Naturalmente, non si sta qui sostenendo la tesi che le donne (o anche gli uomini, perché no?) dovrebbero andare in giro mezze/i nude/i.

È sufficiente guardare con occhio disincantato le esibizione delle cosiddette “celebrità” dello spettacolo, per rendersi conto che vi è prevalente un abbondante uso del cattivo gusto, riguardo al vestiario o, meglio, alla mancanza di vestiario.

Perché, in realtà, nelle situazioni-limite dei red carpets, è il business a spogliare attrici, cantanti e farfallone varie, alla disperata ricerca di una visibilità che ci si ostina a credere legata alla “trasgressione”, mentre non vi è più nulla di trasgressivo nel ripetere piuttosto stancamente riti ormai consolidati dai decenni.
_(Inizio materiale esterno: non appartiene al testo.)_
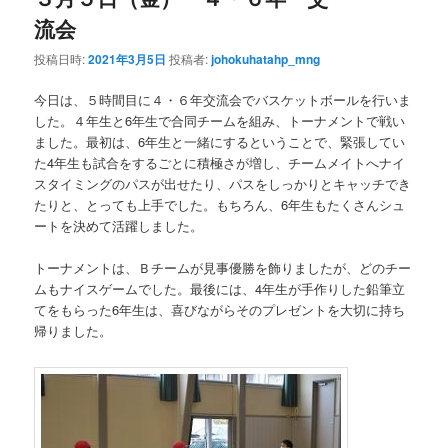
流会
投稿日時:
2021年3月5日
投稿者:
johokuhatahp_mng
今日は、５時間目に４・６年交流会でバスケットボールを行いま
した。４年生と6年生で合同チームを組み、トーナメントで戦い
ました。最初は、6年生と一緒にするということで、緊張してい
た4年生も試合をするごとに積極さが増し、チームメイトへナイ
スタイミングのパスが出せたり、パスをしっかりとキャッチでき
たりと、とっても上手でした。もちろん、6年生もたくさんシュ
ートを決めて活躍しました。
トーナメントは、Ｂチームが見事優勝を飾りましたが、どのチー
ムもナイスゲームでした。最後には、4年生が手作りした鉛筆立
てをもらった6年生は、喜びながらそのプレゼントを大切に持ち
帰りました。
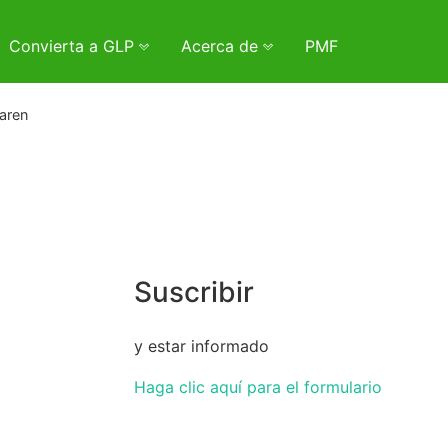
Convierta a GLP
Acerca de
PMF
aren
Suscribir
y estar informado
Haga clic aquí para el formulario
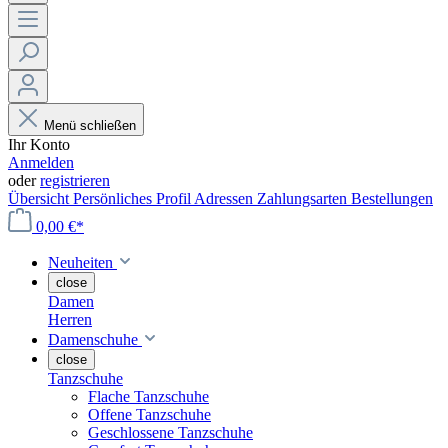
Menü schließen
Ihr Konto
Anmelden
oder
registrieren
Übersicht
Persönliches Profil
Adressen
Zahlungsarten
Bestellungen
0,00 €*
Neuheiten
close
Damen
Herren
Damenschuhe
close
Tanzschuhe
Flache Tanzschuhe
Offene Tanzschuhe
Geschlossene Tanzschuhe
L’idea che un paio di leggings possano far venire “pensieri sporchi” agli uomini è tanto patetica, quanto culturalmente limitata.
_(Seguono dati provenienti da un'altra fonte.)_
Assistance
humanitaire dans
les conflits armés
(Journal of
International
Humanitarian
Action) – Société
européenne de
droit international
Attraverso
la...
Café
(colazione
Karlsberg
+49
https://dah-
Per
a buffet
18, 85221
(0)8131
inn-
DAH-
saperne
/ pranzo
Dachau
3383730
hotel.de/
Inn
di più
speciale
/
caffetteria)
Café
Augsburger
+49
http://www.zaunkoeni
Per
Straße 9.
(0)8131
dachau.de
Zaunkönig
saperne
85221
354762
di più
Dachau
Si può desiderare una donna per una particolare curvatura della bocca, per una certa tonalità della voce, per un modo di muovere le dita delle mani, per il palpito della gola quando ride, per il taglio ferino degli occhi, per l’apparentemente sfrontata forma del naso: Mrs Partridge suggerirebbe, in questo caso, l’uso del niqab oppure, tanto per essere certi, del burka, il niqab potendo “far venire “pensieri sporchi” agli uomini” attraverso uno sguardo splendido?
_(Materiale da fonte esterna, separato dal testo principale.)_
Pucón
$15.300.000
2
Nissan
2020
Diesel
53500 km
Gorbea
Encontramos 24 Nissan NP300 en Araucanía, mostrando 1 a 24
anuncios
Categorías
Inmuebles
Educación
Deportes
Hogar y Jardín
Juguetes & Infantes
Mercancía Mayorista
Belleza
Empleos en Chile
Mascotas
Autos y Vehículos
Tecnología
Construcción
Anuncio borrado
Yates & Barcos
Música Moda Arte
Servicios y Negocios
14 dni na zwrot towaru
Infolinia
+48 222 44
È ben vero che vi è una folta categoria di maschi che giudicano una donna dall’abito, limitando, di fatto, la sua libertà di vestirsi come le pare, ma i “pensieri sporchi” di costoro sono, per così dire, “cronici”: sono associati all’idea di “femmina”, di “preda”, secondo una tipologia che è stata perfettamente analizzata da Erich Fromm nel suo mai troppo lodato Avere o essere.

Non c’è bisogno di ricordare che la malizia, i “pensieri sporchi” sono sempre negli occhi di chi guarda e le donne diventano complici (e quindi, secondo la mentalità bigotta, colpevoli) soltanto se abbandonano il semplice buon gusto. Si può discutere all’infinito se un paio di leggings appartengano o meno al cattivo gusto: molto sta nel grado di cultura di chi esprime il giudizio.

Li si possono indossare con l’allegra leggerezza di una sedicenne o con la consapevole e, in fondo, greve intenzionalità di una trentenne, ma le donne più eccitanti che colui che scrive ha conosciuto in vita sua non avevano affatto bisogno di essere volgari, per sconvolgere i sensi di un uomo.